Starting on the outside, the Light Commercial Vehicle (LCV) is just a normal delivery van, 13 in a dozen, with three lengths for different amounts of cargo space (XS, M, XL). The increase between models is about half a meter. It has sliding doors on both sides that can be opened and closed by swapping a foot under the car just before the rear wheel. Very practical when your arms are loaded with kids or stuff. There is an extra rugged version for use on construction sites. Another one is optimized for last-mile deliveries in urban areas. The “driver” version has all of the bells and whistles for regional highway driving with advanced driver assistance systems, comfort, and luxury.
As an MPV, cabin and cargo space are merged into a single room. The same three length variants are available. That offers the possibility for a large number of seating and working arrangements.
My Evasion was only made in the XS format. With full seating in place, there was not much room for luggage. Having more length options is a big improvement. There is more seating and office space. The second-row seats can be used facing the third row with a small table in between, creating a conference or card playing space. It also opens the market for hotel shuttles and taxi services.
The powertrain has a 100kW motor and 50kWh or 75kWh batteries. The larger battery is only available in the M and XL body lengths. There are a plethora of charging options, including 100kW DC charging. For the LCV version, the motor and batteries are about the best in the market. This type of van is not used much for long-haul transport. For flower racers, the vans that deliver fresh flowers every morning to the markets over half of Europe with extra diesel tanks enabling them to drive all night at high speed and nonstop, there will not be a BEV version soon.
The short MPV with the 50kWh battery is only for urban use. As a taxi or school bus, it is probably great. As a family or business auto that is supposed to do more than urban hops, the 100kW motor and 75kWh battery are meager. A big and heavy vehicle like the ë-Space Tourer would love to have two of those motors, with 75kWh for each of those.
My best driving memories are in the MPV doing road trips with the family or a load of kids. At birthday parties, all kids could join, place enough for all. They got less tired and bored in upright seats.
In a spacious MPV, there is more room to play and watch out of the window. There is less fighting and irritation on longer journeys because of the space around them. I also had a midsize sedan, the Citroën Xantia. The kids hated travelling in that car, they felt confined. For parents, perhaps the biggest plus is not having to think about luggage when preparing for a journey. There is always room for an extra bag.
Visiting an amusement park or other destination a little further off for a day trip should be possible without (much) charging. Having a bathroom break every hour and a half is just too often.

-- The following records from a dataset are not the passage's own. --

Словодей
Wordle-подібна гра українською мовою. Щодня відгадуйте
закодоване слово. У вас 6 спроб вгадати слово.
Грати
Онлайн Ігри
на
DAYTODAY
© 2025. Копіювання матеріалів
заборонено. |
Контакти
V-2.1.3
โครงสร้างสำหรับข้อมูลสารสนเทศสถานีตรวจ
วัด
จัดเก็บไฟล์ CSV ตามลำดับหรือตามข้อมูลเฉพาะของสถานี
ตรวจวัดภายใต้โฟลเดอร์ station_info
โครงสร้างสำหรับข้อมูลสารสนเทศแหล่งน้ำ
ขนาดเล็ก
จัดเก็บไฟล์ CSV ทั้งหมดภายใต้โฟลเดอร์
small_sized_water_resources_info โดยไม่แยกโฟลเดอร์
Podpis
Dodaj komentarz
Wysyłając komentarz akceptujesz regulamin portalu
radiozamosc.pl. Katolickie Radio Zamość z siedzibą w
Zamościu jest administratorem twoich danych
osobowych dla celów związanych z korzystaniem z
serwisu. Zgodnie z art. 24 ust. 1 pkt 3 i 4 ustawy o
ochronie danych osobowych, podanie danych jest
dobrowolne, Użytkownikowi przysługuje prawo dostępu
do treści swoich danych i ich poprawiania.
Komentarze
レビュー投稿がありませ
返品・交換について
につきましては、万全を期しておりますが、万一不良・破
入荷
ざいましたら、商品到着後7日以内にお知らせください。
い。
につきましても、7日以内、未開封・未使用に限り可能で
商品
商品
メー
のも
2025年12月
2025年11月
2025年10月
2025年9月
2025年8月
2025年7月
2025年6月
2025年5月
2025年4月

But for me, without kids, I would love to have ë-Space Tourer M 75kWh. It has all the nice, modern driver-assist features you can find on the best BEV — the list is long and about the same as in the ë-C4. It has the tablet holder for the passenger seat and inductive charger for your telephone. It has the connected services we have become used to, including calling emergency services when an airbag deploys.
With only 3–4 seats (second and third row seats are removable and perfect as camping seats) and a sleeping bag, I could not imagine a better vehicle to see the world.
But best of all — it has a suspension which Citroën is proud of. The brand is famous for its pioneering solutions on front-wheel drive (remember the “Traction Avant”) and its hydropneumatic suspension. This suspension was banned from F1 racing because Citroën was not willing to license it to all teams, giving unfair advantage to the teams that did have it. These new suspensions that Citroën has developed for the PSA Group promise to be amazing.
On paper, these electric LCV and MPV options look like best-in-class vehicles. As soon as they come to the market, I will go on a long test drive. I cannot wait to try this out.